Thomas worked every other Saturday. Today he was working on two hours’ sleep, but he felt amazing, he felt fantastic …

Until he awoke with his head on the keyboard, and looked around hastily, to see if he’d been spotted. He’d been asleep for forty minutes, but everyone was busy with their own machines. The air in the office was hot and torpid, but Thomas was instantly awake, and buzzing –

It wasn’t a dream. It had really happened.

After the grim evening at the hospital, Melissa had descended, in the middle of the night, like a sensual angel, all ruffled feathers, and stood on his doormat, and asked to come in.

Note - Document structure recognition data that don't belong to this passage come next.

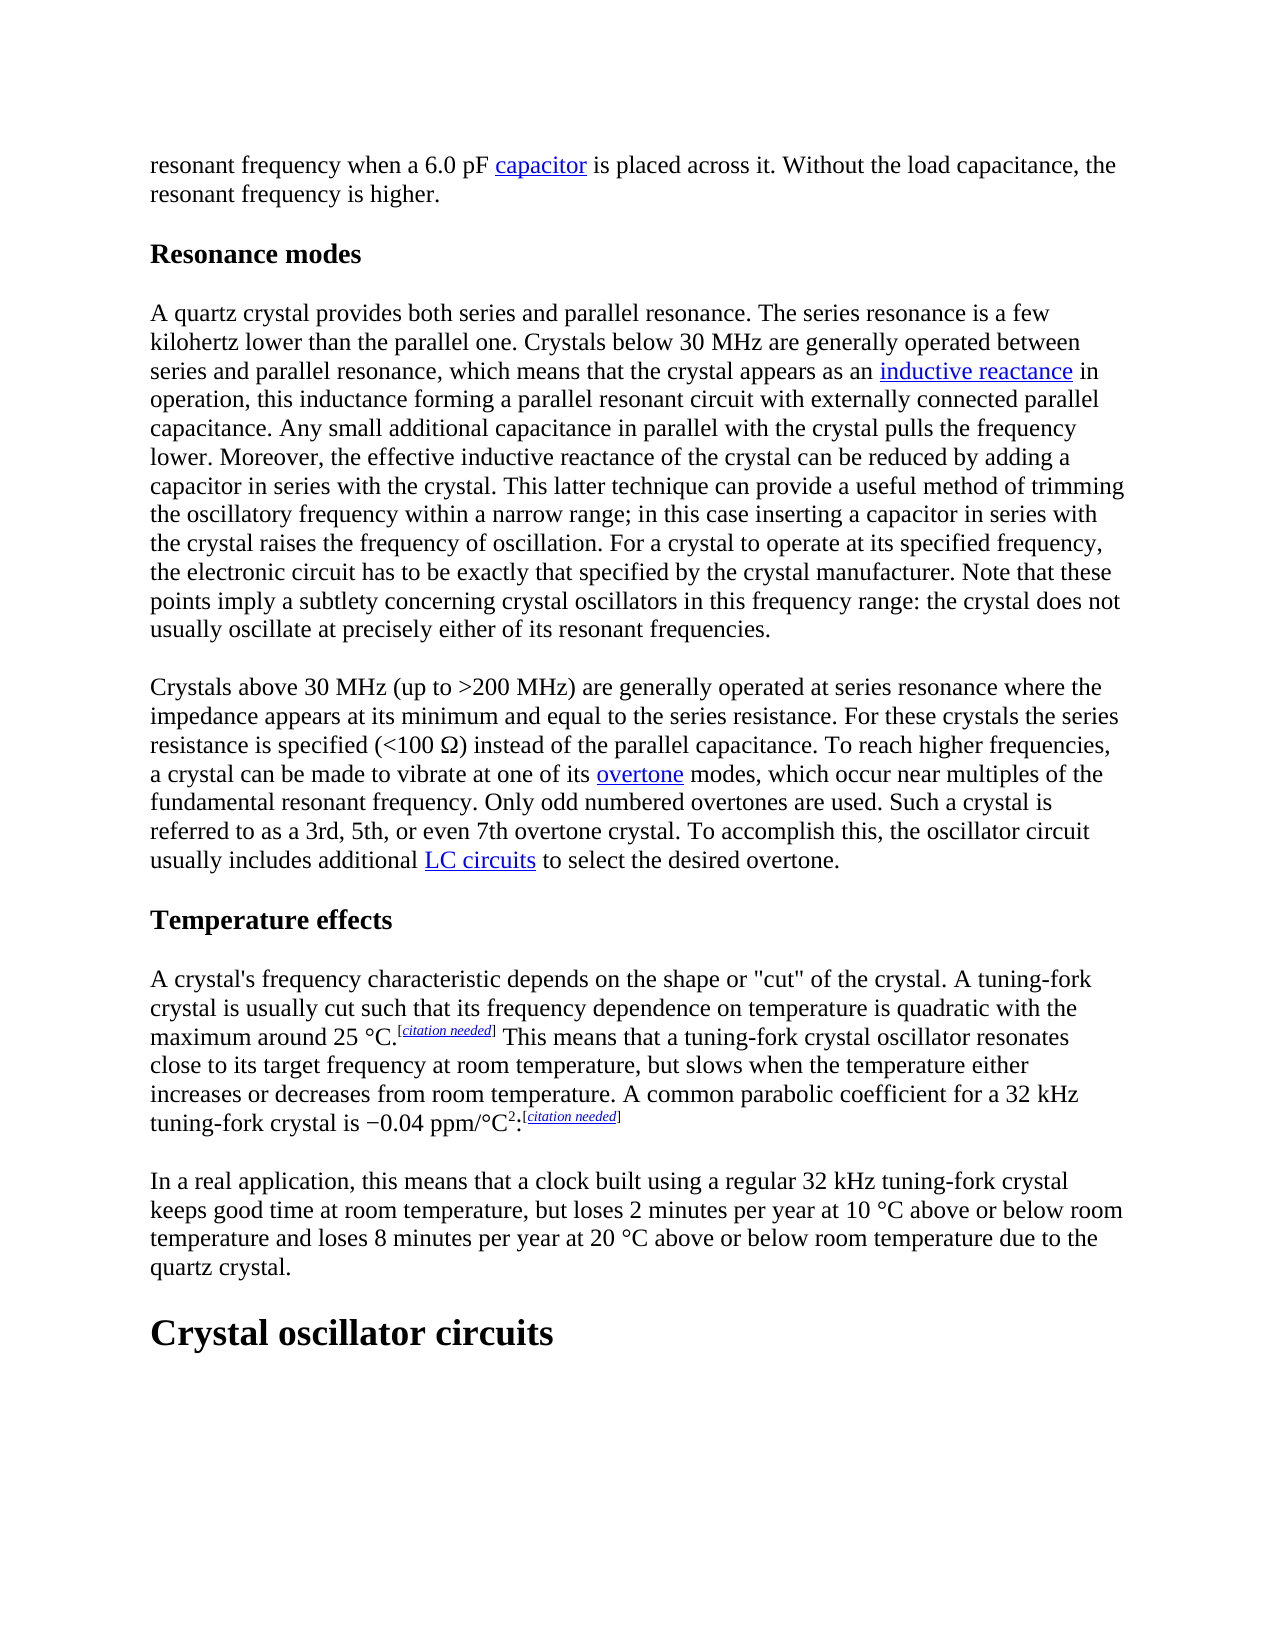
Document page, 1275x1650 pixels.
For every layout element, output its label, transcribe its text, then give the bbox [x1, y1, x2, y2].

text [150, 150, 1125, 207]
text Crystals above 30 MHz (up to >200 MHz) are generally operated at series resonance where the impedance appears at its minimum and equal to the series resistance. For these crystals the series resistance is specified (<100 Ω) instead of the parallel capacitance. To reach higher frequencies, a crystal can be made to vibrate at one of its overtone modes, which occur near multiples of the fundamental resonant frequency. Only odd numbered overtones are used. Such a crystal is referred to as a 3rd, 5th, or even 7th overtone crystal. To accomplish this, the oscillator circuit usually includes additional LC circuits to select the desired overtone. [150, 672, 1125, 874]
text A quartz crystal provides both series and parallel resonance. The series resonance is a few kilohertz lower than the parallel one. Crystals below 30 MHz are generally operated between series and parallel resonance, which means that the crystal appears as an inductive reactance in operation, this inductance forming a parallel resonant circuit with externally connected parallel capacitance. Any small additional capacitance in parallel with the crystal pulls the frequency lower. Moreover, the effective inductive reactance of the crystal can be reduced by adding a capacitor in series with the crystal. This latter technique can provide a useful method of trimming the oscillatory frequency within a narrow range; in this case inserting a capacitor in series with the crystal raises the frequency of oscillation. For a crystal to operate at its specified frequency, the electronic circuit has to be exactly that specified by the crystal manufacturer. Note that these points imply a subtlety concerning crystal oscillators in this frequency range: the crystal does not usually oscillate at precisely either of its resonant frequencies. [150, 298, 1125, 643]
text Temperature effects [150, 903, 1125, 935]
text Crystal oscillator circuits [150, 1310, 1125, 1353]
text In a real application, this means that a clock built using a regular 32 kHz tuning-fork crystal keeps good time at room temperature, but loses 2 minutes per year at 10 °C above or below room temperature and loses 8 minutes per year at 20 °C above or below room temperature due to the quartz crystal. [150, 1166, 1125, 1281]
text Resonance modes [150, 237, 1125, 269]
text A crystal's frequency characteristic depends on the shape or "cut" of the crystal. A tuning-fork crystal is usually cut such that its frequency dependence on temperature is quadratic with the maximum around 25 °C.[citation needed] This means that a tuning-fork crystal oscillator resonates close to its target frequency at room temperature, but slows when the temperature either increases or decreases from room temperature. A common parabolic coefficient for a 32 kHz tuning-fork crystal is −0.04 ppm/°C2:[citation needed] [150, 964, 1125, 1137]
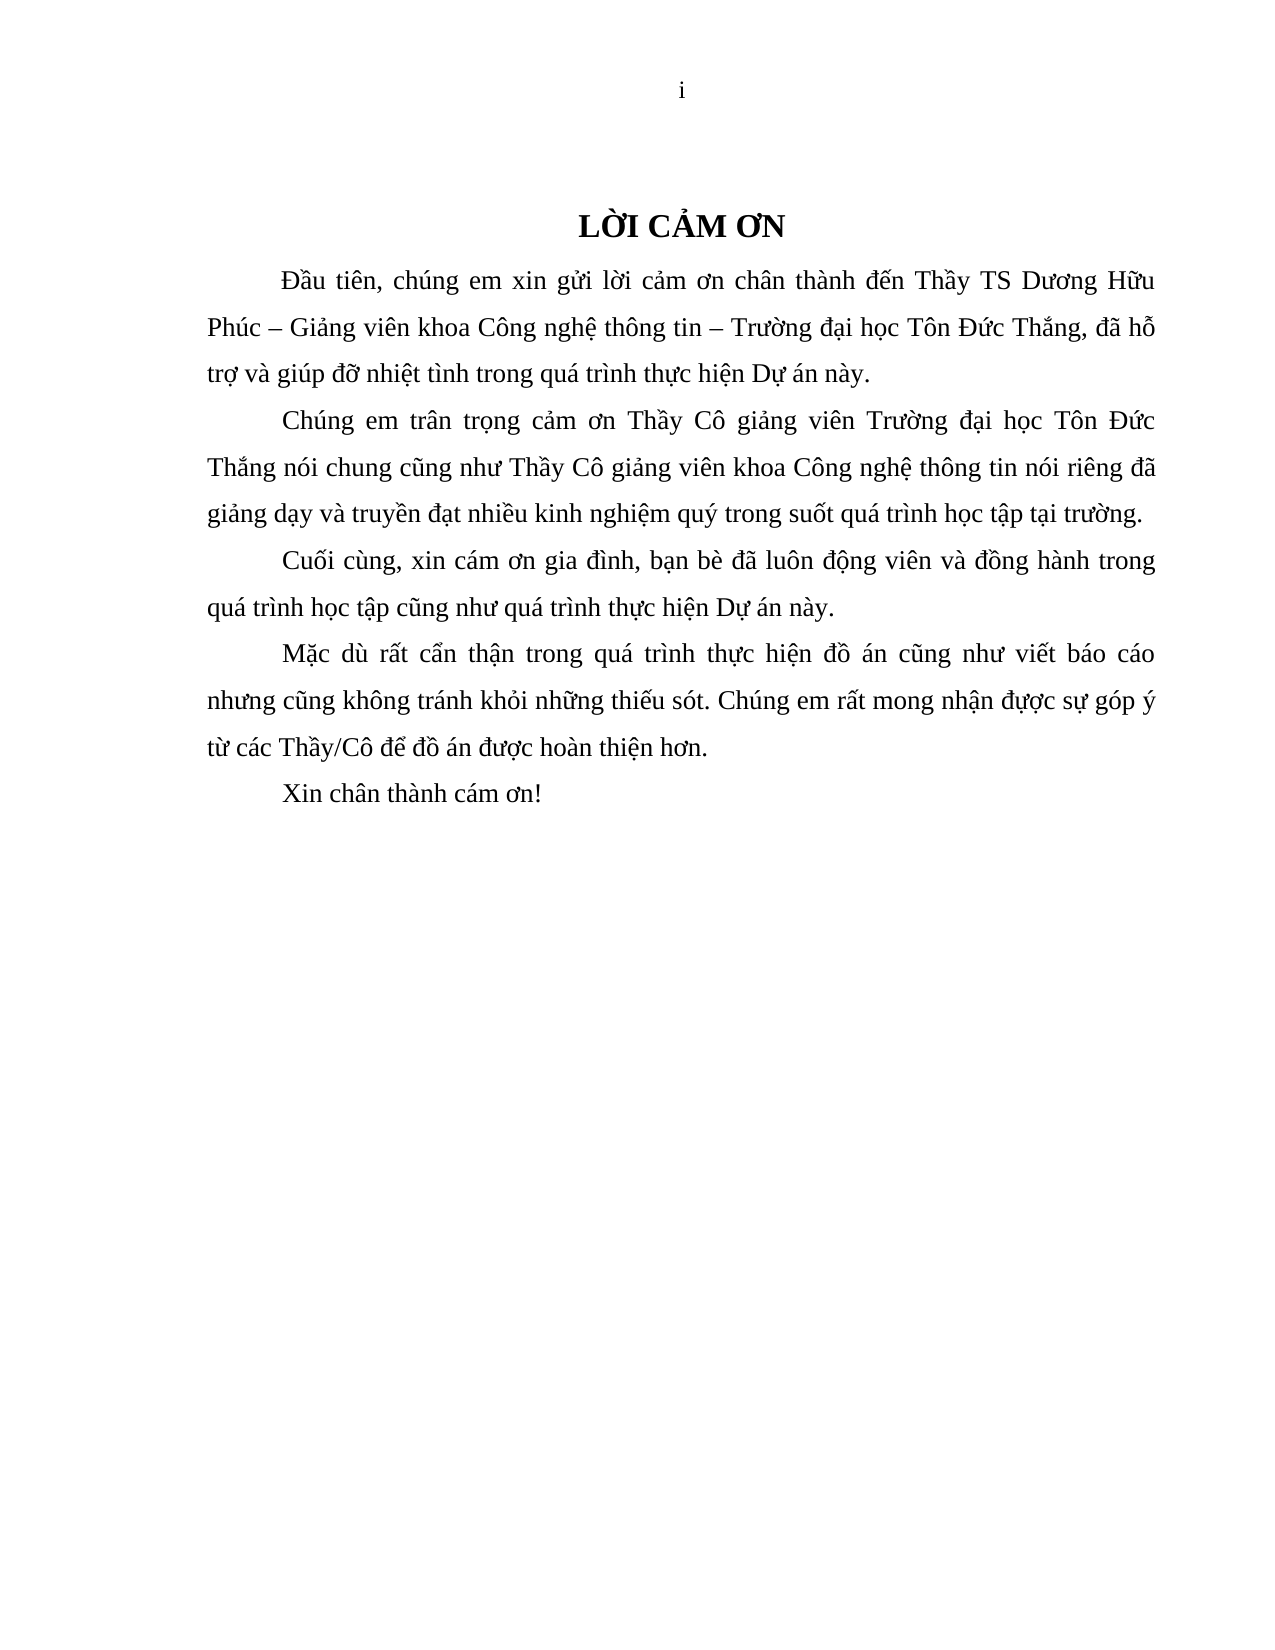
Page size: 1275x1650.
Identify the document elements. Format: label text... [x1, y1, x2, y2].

text LỜI CẢM ƠN [207, 207, 1157, 245]
text Chúng em trân trọng cảm ơn Thầy Cô giảng viên Trường đại học Tôn Đức Thắng nói chung cũng như Thầy Cô giảng viên khoa Công nghệ thông tin nói riêng đã giảng dạy và truyền đạt nhiều kinh nghiệm quý trong suốt quá trình học tập tại trường. [207, 404, 1157, 529]
text Đầu tiên, chúng em xin gửi lời cảm ơn chân thành đến Thầy TS Dương Hữu Phúc – Giảng viên khoa Công nghệ thông tin – Trường đại học Tôn Đức Thắng, đã hỗ trợ và giúp đỡ nhiệt tình trong quá trình thực hiện Dự án này. [207, 264, 1157, 389]
text Mặc dù rất cẩn thận trong quá trình thực hiện đồ án cũng như viết báo cáo nhưng cũng không tránh khỏi những thiếu sót. Chúng em rất mong nhận đựợc sự góp ý từ các Thầy/Cô để đồ án được hoàn thiện hơn. [207, 638, 1157, 762]
text Cuối cùng, xin cám ơn gia đình, bạn bè đã luôn động viên và đồng hành trong quá trình học tập cũng như quá trình thực hiện Dự án này. [207, 544, 1157, 622]
text Xin chân thành cám ơn! [207, 778, 1157, 809]
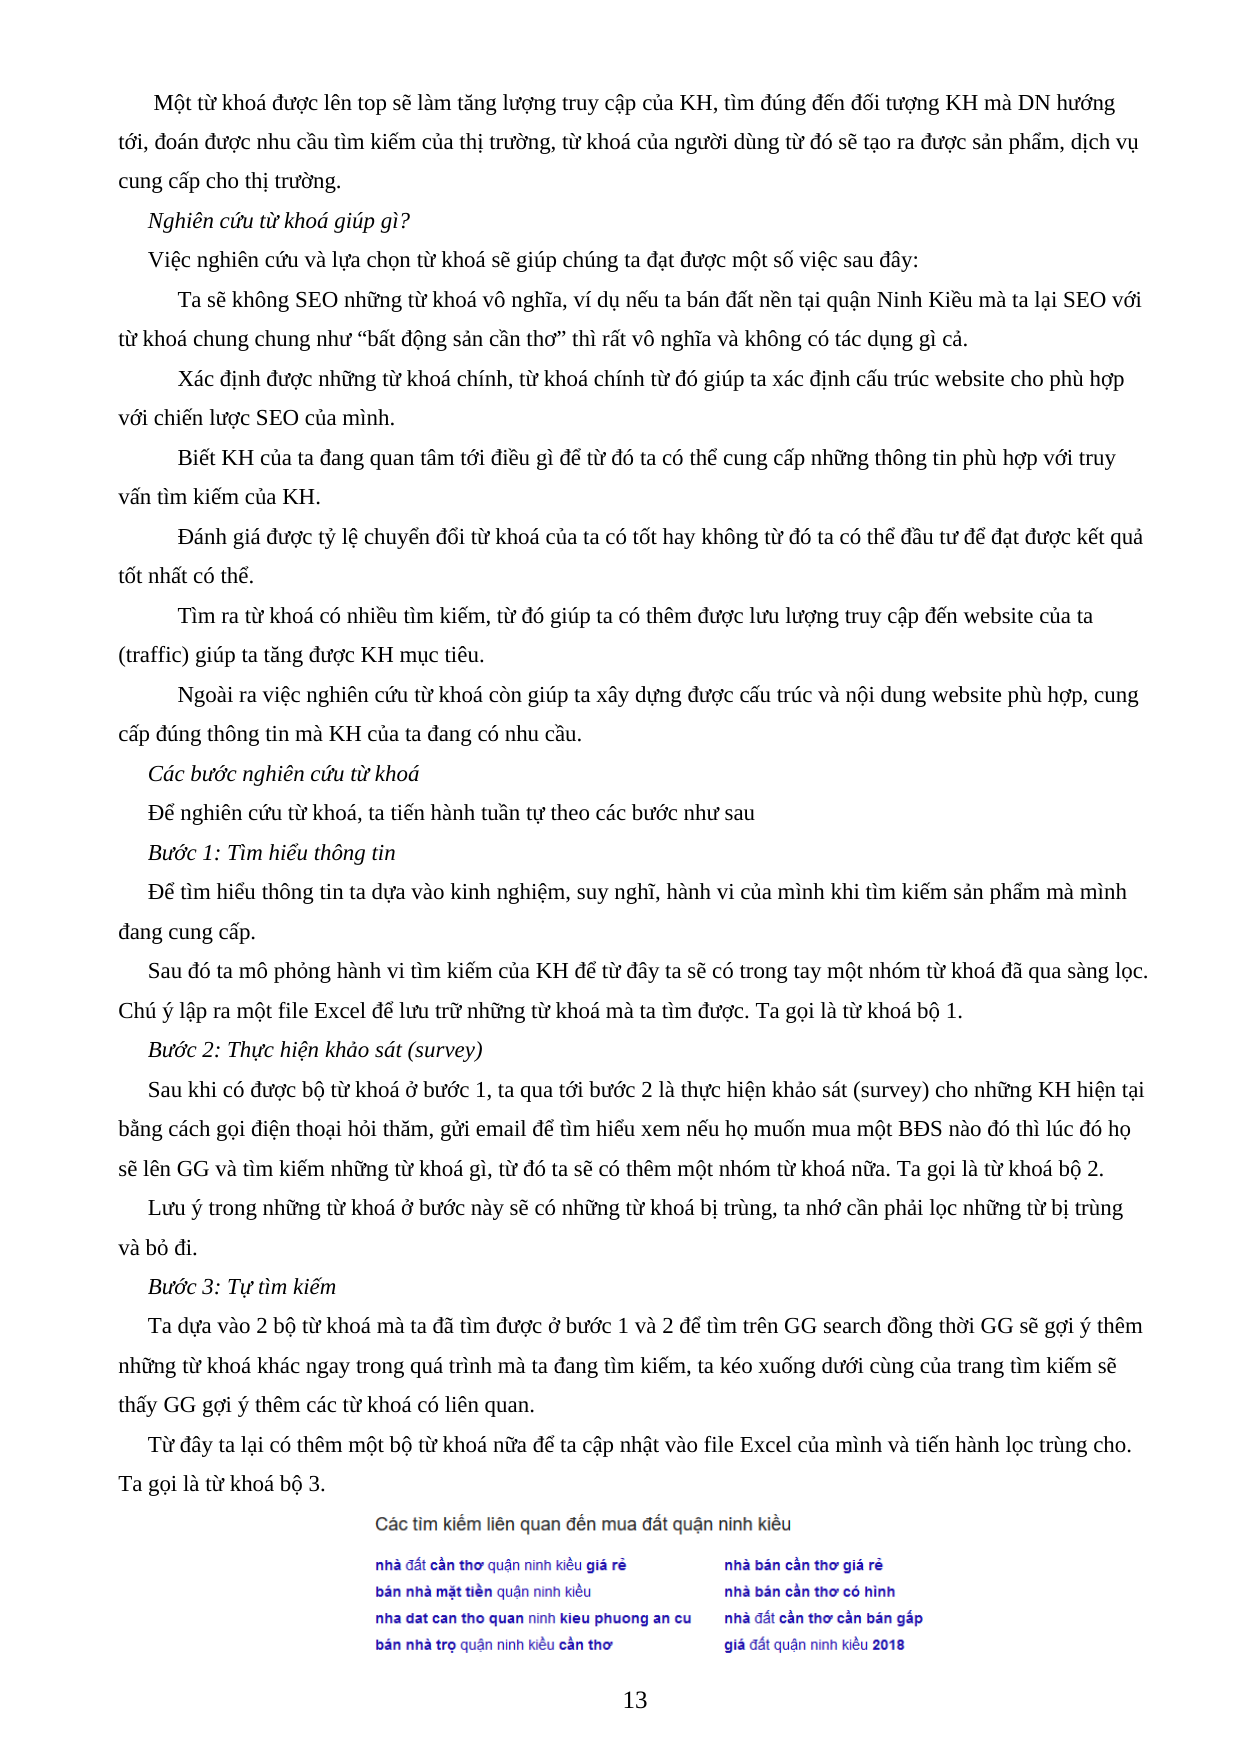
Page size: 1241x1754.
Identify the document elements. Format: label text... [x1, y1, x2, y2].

Around 3 a.m. Thomas was still glued to Postmodernism and the Death of Meaning . How on earth could he refute Fred Burnett’s point in his review of Kevin J Vanhoozer: ‘I remain unconvinced that either speech-act theory or Trinitarianism is the way to spiral out of the (postmodern) hermeneutical circle …’ Thomas felt trapped, with Fred and Kevin, in the coils of a hermeneutic hell.

But it had begun. The familiar pattern. It sounded like next door, on the same level. First they would quarrel, rumbling on for hours, like an earth tremor passing from one room to another. Thomas almost managed not to notice it. But last night the man had started to shout, then the woman screamed, then the child started crying … Then it had died down for a minute or two. Then erupted again, only slightly quieter.